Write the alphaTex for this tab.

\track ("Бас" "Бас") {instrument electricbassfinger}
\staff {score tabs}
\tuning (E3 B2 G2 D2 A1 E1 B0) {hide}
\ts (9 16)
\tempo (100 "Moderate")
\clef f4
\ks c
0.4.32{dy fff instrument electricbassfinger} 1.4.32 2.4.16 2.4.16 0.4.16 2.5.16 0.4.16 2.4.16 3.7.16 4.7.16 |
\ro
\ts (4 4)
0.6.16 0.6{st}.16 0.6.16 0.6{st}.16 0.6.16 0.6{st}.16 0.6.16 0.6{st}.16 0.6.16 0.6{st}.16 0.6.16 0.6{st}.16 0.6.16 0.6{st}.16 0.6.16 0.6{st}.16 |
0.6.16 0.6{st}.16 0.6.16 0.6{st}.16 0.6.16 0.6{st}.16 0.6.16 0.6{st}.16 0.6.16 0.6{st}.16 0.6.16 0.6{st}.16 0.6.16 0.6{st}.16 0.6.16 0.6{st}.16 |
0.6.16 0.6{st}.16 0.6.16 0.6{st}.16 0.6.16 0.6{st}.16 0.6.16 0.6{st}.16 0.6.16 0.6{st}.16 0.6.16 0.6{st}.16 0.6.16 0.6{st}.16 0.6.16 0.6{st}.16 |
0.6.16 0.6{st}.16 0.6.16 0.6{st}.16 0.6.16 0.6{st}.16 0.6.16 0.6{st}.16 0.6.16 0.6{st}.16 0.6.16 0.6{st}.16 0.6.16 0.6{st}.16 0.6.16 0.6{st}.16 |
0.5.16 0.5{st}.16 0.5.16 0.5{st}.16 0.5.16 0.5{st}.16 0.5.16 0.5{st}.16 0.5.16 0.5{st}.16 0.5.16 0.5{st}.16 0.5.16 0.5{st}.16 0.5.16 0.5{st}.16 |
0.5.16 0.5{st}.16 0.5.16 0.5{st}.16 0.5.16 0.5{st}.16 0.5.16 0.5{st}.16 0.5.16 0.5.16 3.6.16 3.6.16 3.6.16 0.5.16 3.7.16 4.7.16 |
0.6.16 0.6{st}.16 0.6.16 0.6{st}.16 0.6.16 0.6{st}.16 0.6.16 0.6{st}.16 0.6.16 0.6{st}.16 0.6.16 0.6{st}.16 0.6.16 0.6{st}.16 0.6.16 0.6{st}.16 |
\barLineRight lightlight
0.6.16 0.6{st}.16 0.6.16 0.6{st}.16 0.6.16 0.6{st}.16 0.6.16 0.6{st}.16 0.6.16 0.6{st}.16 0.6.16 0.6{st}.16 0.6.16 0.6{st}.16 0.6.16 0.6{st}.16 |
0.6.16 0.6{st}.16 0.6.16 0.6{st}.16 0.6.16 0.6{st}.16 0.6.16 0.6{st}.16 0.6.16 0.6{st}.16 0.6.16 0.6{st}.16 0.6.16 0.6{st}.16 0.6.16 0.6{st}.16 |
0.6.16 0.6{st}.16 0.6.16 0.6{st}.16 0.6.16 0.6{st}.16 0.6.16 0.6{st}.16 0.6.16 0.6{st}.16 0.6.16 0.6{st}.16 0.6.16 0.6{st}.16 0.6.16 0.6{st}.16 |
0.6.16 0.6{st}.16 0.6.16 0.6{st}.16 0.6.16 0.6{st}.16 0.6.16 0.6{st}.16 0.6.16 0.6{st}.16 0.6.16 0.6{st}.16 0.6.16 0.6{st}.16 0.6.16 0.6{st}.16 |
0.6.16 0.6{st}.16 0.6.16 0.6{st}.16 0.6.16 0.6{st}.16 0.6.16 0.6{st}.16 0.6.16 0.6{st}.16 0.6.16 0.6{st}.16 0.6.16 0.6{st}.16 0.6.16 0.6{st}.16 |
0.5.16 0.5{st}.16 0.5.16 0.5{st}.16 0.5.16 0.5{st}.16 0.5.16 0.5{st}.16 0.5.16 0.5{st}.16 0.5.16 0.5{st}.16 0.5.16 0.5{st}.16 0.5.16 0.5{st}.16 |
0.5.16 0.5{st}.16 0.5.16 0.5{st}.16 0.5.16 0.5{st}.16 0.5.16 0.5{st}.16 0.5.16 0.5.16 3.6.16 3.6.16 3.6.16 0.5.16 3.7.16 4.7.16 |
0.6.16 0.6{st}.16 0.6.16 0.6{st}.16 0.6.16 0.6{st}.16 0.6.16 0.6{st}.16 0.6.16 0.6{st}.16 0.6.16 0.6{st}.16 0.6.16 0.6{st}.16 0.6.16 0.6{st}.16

•••••

Pick out each line of the records above that contains the string "electricbassfinger". The match is case-sensitive.

\track ("Бас" "Бас") {instrument electricbassfinger}
0.4.32{dy fff instrument electricbassfinger} 1.4.32 2.4.16 2.4.16 0.4.16 2.5.16 0.4.16 2.4.16 3.7.16 4.7.16 |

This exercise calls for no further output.